Nel 2015 Save the Children ha commissionato un’interessantissima ricerca intitolata “ I nativi digitali conoscono davvero il loro ambiente? “, effettuata da Ipsos su un campione di ragazze e ragazzi tra i 12 e i 17 anni per un totale di 1003 adolescenti selezionati in base a sesso, età ed area geografica.
I risultati sono a dire poco allarmanti.
- il 46% di tutti gli intervistati ha dichiarato che lui stesso, un un/a amico/a, hanno scoperto che la persona incontrata e conosciuta in rete non era realmente quella che diceva di essere;
- il 35% degli intervistati ha riconosciuto l’esistenza, anche frequente, di atti di cyberbullismo;
- di questi, ben il 9% ha ammesso di averne subiti personalmente;
L’aspetto anche peggiore di questo mondo sommerso di delinquenza digitale è rappresentato dalla dispercezione che i ragazzi ne hanno e dalle contromisure di sicurezza di cui si dichiarano consapevoli:
- il 38% dei ragazzi non ritiene che le molestie inoltrate e pervenute per mezzo di internet o social app rappresentino una minaccia concreta nella vita reale;
- soltanto il 59% dei ragazzi dichiara di conoscere l’esistenza e l’utilizzo della funzione “segnala abuso” presente sui social, percentuale che scende al 53% nella fascia d’età più delicata tra i 12 e i 13 anni.

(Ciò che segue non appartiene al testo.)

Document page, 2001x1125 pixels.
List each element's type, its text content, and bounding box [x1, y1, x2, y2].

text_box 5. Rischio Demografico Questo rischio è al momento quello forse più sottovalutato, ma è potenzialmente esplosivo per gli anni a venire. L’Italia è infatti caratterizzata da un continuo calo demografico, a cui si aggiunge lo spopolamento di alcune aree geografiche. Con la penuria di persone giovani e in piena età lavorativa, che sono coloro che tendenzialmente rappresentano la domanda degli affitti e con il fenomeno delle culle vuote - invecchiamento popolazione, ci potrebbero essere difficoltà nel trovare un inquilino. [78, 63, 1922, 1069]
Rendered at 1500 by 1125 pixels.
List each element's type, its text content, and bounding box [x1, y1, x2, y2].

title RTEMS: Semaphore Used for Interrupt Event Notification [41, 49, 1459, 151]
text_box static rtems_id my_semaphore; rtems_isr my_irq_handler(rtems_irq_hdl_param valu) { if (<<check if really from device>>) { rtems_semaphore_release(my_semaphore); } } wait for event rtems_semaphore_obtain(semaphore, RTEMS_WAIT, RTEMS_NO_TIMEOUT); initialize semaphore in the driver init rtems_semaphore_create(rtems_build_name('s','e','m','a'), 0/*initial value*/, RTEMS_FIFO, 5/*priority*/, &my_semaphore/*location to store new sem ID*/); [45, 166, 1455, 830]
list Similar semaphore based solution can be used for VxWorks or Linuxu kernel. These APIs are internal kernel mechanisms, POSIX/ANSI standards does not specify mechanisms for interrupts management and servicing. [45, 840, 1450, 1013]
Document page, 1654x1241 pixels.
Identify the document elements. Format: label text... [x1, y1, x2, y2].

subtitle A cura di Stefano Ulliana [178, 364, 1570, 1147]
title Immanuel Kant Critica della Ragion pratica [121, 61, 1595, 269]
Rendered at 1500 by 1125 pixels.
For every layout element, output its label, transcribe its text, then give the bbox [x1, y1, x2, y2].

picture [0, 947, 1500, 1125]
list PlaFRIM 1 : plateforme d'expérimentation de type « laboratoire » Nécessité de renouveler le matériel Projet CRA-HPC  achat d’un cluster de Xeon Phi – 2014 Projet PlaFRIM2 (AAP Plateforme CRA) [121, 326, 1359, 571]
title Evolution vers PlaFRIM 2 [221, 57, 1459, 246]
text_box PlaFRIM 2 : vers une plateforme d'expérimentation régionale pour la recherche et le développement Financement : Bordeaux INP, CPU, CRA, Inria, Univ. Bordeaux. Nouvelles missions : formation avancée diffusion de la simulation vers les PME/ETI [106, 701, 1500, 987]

Lo studio citato non ha affrontato il tema della consapevolezza delle conseguenze legali delle propria condotta social, ed è un peccato.
Un dato però, tra quelli citati, risulta parecchio preoccupante: il 38% dei ragazzi non percepisce come concrete le minacce e le molestie inoltrate e pervenute via cellulare/mail/internet.
Questo significa, prima di tutto, che una larga fetta della popolazione di adolescenti italiani non ha una corretta educazione civica, non conosce l’esistenza ed il significato dei principali reati contro la persona e non ne riconosce la manifestazione digitale.
Il quadro che ne viene fuori è allarmante: se idealmente dividessimo la popolazione adolescenziale in buoni e cattivi digitali, avremmo come risultato che i cattivi non conoscono le conseguenze legali delle proprie azioni; mentre i buoni non sanno come tutelarsi di fronti alla manifestazione di tali cattive condotte.
Ne sono un chiaro esempio i molteplici casi di sexting che coinvolgono adolescenti: un numero crescente di ragazze che, ingenuamente e fidandosi, cedono alla richiesta del fidanzatino di inviare immagini o video osé, che vengono poi inoltrate da costui ad una quantità indeterminata ed indeterminabile di soggetti con conseguente diffusione incontrollata.
Accanto alla condotta criminosa di un soggetto si pone quella connivente di altri che – a seconda del tipo di reato commesso – intervengono col proprio comportamento ad arricchirlo e propagarne le conseguenze in un gruppo più o meno folto di altri individui che, a loro volta, vi assistono inermi, quasi divertiti.
E così possiamo avere un soggetto alfa che picchia una vittima, altri che lo riprendono con un telefonino e poi fanno circolare le immagini in una comunità più o meno ristretta di altri soggetti, per mezzo delle social app del gruppo o addirittura pubblicandone il video su Facebook. In quest’ultimo caso, alla potenza di fuoco del network, che rende il contenuto potenzialmente disponibile ad una quantità illimitata di soggetti, si sommano le conseguenze negative dei like e dei commenti che possono esservi apposti dagli utenti raggiunti.
Tutto ciò integra gli estremi di uno o più reati gravissimi, la cui responsabilità è imputabile anche soltanto a chi vi abbia apposto un “like”.
Tuttavia i ragazzi non ne sono consapevoli. Non percepiscono l’esistenza di un reato nè la propria responsabilità a riguardo.
Quando interrogati, spesso emerge chiaramente che neppure i loro genitori apprezzano effettivamente l’esistenza di uno o più reati e di una responsabilità legale a loro stessi ascrivibile in merito.
Ed è su questo che è necessario intervenire.